TEXTE FOURNI:
Un retour d’Amadou Toumani Touré à Bamako se fait de plus en plus sentir

En exil au Sénégal depuis 2012, l‘éventualité d’un retour au Mali de l’ancien président Amadou Toumani Touré meuble les conversations dans le pays et fait les choux gras des journaux. Un discours de l’actuel chef d‘État, Ibrahim Boubakar Kéita en est à l’origine.

L’ancien président Amadou Toumani Touré rentrera-t-il ou pas au Mali ? Cette question est actuellement sur toutes les lèvres dans le pays, et barre particulièrement la Une des journaux. Samedi, à l’occasion de la “Journée du paysan” qui marque officiellement l’ouverture de la campagne agricole au Mali, le chef de l‘État Ibrahim Boubakar Keita a levé un coin du voile sur la question. “Je suis reconnaissant à mon jeune frère Amadou Toumani Touré, ex-président de la République du Mali, pour avoir initié la Journée du paysan, a lancé IBK. Beaucoup de choses se disent dans nos relations, mais je sais qu’il n’y a rien d’intrigant ni de méchant entre nous. On se verra très bientôt…”.

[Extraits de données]
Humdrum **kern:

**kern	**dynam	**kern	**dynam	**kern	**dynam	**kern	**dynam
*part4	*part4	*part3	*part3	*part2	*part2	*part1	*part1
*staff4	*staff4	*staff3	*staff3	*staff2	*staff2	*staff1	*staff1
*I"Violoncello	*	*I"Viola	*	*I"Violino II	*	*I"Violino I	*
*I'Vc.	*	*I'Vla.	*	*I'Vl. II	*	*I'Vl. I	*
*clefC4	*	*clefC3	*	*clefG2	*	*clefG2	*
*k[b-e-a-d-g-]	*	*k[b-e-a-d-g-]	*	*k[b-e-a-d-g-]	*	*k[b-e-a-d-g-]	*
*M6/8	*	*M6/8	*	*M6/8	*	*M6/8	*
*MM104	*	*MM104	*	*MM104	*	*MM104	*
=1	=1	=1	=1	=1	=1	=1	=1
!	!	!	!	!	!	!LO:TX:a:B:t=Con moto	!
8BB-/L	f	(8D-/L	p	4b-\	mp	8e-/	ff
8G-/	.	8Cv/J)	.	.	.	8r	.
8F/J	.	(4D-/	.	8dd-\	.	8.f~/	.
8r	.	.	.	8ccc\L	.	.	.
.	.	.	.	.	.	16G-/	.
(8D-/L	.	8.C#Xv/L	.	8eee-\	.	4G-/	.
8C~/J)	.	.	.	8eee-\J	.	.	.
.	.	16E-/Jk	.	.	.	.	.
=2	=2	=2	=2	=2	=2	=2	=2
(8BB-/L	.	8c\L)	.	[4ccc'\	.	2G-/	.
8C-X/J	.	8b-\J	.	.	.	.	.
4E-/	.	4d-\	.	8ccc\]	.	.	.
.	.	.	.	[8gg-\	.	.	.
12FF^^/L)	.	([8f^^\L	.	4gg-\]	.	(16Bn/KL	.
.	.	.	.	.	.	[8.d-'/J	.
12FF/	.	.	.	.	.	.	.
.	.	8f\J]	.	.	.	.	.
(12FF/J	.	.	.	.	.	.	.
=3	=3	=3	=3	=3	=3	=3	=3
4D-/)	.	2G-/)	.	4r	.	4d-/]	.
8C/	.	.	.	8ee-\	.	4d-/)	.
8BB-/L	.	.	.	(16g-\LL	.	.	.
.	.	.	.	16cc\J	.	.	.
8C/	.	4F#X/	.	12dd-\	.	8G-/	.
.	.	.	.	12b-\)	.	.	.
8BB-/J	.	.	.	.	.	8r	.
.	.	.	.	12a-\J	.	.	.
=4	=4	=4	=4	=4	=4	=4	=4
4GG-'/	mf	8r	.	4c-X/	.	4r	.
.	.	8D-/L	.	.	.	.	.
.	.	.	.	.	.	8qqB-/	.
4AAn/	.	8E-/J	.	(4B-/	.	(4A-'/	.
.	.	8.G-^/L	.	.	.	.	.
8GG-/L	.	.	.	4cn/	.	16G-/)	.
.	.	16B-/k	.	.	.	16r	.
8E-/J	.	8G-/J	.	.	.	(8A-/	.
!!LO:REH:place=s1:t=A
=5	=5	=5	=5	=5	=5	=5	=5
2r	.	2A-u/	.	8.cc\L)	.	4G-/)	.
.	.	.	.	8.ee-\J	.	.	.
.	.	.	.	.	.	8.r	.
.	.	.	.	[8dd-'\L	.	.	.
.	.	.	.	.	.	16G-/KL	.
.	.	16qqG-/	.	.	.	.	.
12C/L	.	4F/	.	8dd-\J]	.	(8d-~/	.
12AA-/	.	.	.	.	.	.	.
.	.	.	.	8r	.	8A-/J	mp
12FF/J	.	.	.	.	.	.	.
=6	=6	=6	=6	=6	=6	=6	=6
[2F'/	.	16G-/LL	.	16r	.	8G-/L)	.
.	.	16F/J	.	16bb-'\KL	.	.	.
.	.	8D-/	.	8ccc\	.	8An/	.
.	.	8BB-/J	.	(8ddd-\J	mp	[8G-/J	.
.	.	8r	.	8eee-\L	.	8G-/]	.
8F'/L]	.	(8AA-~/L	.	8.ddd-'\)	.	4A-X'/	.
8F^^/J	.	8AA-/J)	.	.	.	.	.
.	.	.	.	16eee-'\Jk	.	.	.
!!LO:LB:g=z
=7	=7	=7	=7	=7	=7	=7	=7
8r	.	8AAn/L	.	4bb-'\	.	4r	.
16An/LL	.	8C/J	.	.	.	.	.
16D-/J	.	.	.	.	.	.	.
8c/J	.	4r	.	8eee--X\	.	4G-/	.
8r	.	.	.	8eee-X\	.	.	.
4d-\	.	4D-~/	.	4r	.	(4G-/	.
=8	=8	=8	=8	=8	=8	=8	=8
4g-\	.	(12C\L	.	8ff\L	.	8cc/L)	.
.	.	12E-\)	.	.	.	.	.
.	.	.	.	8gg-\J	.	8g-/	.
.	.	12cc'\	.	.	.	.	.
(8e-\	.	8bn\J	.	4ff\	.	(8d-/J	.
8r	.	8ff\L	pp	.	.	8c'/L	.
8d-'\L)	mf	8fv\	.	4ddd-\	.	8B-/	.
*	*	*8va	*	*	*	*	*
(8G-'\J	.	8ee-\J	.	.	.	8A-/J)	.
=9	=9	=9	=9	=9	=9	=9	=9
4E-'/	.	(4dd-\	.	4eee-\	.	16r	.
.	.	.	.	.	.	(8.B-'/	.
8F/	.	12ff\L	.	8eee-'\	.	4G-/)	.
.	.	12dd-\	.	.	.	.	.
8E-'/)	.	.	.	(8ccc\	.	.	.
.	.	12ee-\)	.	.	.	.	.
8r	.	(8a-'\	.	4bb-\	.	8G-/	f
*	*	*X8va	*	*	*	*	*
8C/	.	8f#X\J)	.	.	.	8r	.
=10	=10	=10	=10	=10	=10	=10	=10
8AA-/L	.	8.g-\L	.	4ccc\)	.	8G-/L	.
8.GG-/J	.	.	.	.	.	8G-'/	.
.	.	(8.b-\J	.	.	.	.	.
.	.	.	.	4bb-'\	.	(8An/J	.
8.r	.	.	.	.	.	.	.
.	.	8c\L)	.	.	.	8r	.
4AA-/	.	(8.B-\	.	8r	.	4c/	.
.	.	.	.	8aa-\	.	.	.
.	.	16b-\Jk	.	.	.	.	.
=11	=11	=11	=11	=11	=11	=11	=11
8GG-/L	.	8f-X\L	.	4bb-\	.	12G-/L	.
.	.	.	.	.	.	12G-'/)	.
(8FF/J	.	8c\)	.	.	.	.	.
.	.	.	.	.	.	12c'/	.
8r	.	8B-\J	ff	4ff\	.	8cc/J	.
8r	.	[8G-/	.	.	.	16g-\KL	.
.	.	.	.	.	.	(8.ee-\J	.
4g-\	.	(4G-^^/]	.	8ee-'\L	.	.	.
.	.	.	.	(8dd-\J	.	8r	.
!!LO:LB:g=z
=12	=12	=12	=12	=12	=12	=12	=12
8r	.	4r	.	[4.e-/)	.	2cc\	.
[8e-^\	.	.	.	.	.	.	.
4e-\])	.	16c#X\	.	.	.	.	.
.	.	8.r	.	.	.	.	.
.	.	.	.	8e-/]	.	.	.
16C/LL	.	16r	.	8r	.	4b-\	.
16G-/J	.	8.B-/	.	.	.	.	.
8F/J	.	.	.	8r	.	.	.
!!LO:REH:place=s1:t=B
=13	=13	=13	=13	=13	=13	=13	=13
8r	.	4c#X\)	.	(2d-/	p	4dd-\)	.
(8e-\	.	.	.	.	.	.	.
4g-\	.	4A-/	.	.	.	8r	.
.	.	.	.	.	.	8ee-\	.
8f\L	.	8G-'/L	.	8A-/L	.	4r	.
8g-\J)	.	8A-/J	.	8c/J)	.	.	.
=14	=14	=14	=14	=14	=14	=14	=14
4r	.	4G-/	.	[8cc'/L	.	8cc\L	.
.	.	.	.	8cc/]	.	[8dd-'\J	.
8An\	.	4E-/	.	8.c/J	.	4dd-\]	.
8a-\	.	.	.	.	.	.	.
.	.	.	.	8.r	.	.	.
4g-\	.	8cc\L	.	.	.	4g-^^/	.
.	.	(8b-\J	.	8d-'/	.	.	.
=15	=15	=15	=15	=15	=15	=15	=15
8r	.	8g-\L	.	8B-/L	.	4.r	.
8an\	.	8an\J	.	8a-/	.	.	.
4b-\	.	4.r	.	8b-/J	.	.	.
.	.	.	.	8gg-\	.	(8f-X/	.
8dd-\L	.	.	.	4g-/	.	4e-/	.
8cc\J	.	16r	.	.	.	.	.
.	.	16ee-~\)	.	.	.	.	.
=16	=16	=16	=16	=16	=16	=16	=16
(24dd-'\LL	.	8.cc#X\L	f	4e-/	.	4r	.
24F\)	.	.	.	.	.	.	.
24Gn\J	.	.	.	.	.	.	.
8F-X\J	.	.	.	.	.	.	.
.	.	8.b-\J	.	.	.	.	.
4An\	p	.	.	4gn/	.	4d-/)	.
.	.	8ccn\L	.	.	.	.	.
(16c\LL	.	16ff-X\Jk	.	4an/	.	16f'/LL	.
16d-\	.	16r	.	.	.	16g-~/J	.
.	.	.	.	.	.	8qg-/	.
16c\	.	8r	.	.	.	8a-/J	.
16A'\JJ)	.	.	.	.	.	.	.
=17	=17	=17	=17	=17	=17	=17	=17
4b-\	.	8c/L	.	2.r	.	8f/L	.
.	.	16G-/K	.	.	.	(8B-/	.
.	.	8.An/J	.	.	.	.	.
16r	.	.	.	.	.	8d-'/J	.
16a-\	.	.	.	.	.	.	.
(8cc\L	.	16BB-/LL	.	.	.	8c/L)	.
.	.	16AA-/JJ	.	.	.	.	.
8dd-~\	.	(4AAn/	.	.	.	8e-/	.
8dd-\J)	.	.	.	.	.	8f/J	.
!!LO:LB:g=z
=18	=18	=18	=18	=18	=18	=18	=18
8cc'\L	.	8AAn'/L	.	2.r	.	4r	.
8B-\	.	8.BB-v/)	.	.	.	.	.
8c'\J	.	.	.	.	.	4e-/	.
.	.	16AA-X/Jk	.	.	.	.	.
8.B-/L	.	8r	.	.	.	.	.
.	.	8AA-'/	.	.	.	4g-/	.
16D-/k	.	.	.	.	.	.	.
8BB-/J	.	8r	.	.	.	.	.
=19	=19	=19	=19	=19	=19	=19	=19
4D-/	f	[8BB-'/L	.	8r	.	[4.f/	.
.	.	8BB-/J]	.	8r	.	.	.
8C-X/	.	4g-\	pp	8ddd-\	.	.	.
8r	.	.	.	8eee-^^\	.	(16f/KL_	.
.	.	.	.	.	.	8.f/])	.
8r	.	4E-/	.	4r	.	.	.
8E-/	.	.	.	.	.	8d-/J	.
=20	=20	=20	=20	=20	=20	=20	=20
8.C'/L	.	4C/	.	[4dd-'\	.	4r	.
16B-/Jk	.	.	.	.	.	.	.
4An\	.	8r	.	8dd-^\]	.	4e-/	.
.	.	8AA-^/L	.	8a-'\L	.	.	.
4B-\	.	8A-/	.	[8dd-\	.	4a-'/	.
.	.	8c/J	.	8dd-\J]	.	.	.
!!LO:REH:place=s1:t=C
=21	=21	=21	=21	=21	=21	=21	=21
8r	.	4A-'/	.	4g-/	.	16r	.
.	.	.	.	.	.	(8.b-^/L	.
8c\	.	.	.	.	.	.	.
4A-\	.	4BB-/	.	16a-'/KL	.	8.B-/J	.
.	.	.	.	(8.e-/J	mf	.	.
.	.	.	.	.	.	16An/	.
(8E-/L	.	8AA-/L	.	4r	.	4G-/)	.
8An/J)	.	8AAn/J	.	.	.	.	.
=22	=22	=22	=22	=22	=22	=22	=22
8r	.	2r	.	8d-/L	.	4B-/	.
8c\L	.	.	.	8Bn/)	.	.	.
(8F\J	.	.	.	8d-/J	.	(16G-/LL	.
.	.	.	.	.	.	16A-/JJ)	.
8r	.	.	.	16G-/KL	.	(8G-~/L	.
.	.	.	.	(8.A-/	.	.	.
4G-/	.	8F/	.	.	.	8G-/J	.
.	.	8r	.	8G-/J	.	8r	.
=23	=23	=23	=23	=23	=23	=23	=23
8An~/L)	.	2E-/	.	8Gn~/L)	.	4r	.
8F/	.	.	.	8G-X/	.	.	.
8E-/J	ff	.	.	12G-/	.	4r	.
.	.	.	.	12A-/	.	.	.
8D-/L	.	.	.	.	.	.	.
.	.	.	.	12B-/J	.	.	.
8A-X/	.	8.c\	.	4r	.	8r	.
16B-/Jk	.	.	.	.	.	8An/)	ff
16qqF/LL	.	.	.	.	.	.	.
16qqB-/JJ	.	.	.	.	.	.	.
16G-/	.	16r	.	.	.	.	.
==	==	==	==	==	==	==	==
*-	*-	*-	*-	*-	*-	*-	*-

CONSIGNE 1: Relevez tous les noms de lieux géographiques cités dans le texte sur le retour d'Amadou Toumani Touré.
CONSIGNE 2: Prolongez le texte sur le retour d'Amadou Toumani Touré au-delà de sa dernière phrase.

ZONE DE RÉPONSE 1: Bamako, Sénégal, Mali

ZONE DE RÉPONSE 2:
Il n’en a pas fallu plus pour que la presse malienne s’agite autour de la question. Pour beaucoup de médias, l’actuel chef de l‘État a “cédé” à la pression du peuple et de la classe politique. C’est d’ailleurs le constat que fait le quotidien Le Pays. “Face à la pression incessante des hommes politiques et de la société civile, ces derniers jours, exigeant le retour d’ATT au Mali et de sa réhabilitation, IBK a fait un rétropédalage samedi”, affirme-t-il. De son côté, le site Maliweb va plus loin et affirme que le retour de ATT “n’est qu’une question de semaines ou de mois.” Pour le site, cette décision est “un geste d’apaisement de la part d’IBK qui semble de plus en plus attentif aux attentes de ses concitoyens”.

En effet, il y a une dizaine de jours, une marche de l’opposition revendiquait le retour de l’ex-président malien en exil à Dakar depuis 2012. Les opposants à Ibrahim Boubacar Kéita font valoir que “l’exil d’ATT est une honte pour la République et la démocratie maliennes”.

Le camp présidentiel, lui, n’a toujours pas réagi face aux allégations de la presse malienne sur la récente sortie du président.

Amadou Toumani Touré a été renversé par un coup d‘État, dans la nuit du 21 au 22 mars 2012, à deux mois de la fin de son second mandat. Ses bourreaux du Comité national pour le redressement de la démocratie et la restauration de l‘État – dirigé par le capitaine Amadou Sanogo – lui reprochaient sa mauvaise gestion de la crise dans le nord du Mali entre l’armée et la rébellion Touareg. Le 08 avril 2012, il démissionne officiellement de ses fonctions de président avant de prendre le chemin de l’exil avec sa famille et s’installer chez son voisin sénégalais.